Aim of the exercise:
Every line in the following data that has "Cropped" counts toward the total; state that total alone.

══ Data for analysis ══

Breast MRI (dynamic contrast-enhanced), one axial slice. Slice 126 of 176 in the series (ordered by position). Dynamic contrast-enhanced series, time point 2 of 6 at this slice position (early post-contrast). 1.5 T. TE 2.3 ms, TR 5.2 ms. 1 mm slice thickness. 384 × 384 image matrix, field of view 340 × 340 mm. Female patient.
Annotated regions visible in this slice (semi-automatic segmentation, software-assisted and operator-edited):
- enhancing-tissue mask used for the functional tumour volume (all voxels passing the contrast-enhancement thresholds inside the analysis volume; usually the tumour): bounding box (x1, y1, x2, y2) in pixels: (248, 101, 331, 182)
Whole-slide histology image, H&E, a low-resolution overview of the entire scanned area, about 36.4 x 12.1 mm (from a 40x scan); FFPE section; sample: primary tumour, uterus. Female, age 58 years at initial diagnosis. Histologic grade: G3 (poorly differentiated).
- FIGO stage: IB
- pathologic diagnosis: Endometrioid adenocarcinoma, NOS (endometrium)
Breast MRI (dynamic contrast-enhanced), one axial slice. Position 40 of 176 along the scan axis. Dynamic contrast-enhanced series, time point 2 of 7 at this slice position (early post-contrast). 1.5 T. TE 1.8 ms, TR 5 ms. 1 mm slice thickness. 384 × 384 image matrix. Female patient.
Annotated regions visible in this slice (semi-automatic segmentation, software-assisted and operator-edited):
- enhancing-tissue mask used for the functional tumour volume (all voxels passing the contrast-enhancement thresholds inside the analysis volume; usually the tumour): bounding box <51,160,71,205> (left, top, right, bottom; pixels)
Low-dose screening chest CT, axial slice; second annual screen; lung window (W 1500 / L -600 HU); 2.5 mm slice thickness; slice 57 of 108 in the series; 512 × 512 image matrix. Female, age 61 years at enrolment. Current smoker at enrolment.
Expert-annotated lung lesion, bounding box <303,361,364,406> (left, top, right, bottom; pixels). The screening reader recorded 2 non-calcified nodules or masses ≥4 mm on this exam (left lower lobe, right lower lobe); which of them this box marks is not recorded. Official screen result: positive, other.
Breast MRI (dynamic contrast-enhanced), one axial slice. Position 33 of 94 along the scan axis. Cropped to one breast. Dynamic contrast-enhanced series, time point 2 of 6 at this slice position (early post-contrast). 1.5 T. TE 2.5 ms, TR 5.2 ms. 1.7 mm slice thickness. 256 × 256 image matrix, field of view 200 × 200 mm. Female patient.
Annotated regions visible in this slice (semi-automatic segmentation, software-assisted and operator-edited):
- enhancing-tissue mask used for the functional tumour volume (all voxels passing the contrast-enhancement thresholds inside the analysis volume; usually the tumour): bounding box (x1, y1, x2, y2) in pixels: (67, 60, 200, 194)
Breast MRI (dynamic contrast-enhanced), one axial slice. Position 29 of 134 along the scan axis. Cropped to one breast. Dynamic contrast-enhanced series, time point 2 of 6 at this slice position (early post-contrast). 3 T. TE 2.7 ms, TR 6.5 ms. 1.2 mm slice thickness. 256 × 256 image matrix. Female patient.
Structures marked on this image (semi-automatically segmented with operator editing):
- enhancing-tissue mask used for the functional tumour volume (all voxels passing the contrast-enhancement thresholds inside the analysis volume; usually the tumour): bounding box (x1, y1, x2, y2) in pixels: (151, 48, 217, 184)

═══
══ Data for analysis ══

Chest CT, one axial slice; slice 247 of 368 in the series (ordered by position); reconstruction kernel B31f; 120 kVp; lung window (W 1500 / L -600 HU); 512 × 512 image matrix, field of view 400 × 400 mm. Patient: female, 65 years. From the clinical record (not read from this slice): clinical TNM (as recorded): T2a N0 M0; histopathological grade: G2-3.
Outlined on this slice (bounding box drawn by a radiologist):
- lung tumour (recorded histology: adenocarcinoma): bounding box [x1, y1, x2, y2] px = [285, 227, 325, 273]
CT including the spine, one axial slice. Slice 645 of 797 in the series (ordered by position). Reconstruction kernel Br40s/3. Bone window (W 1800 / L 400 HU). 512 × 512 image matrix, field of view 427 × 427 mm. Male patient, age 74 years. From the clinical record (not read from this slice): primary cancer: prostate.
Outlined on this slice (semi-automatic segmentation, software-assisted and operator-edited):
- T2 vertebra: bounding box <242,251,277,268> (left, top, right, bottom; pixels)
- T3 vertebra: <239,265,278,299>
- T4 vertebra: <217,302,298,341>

═══

Exercise output:
2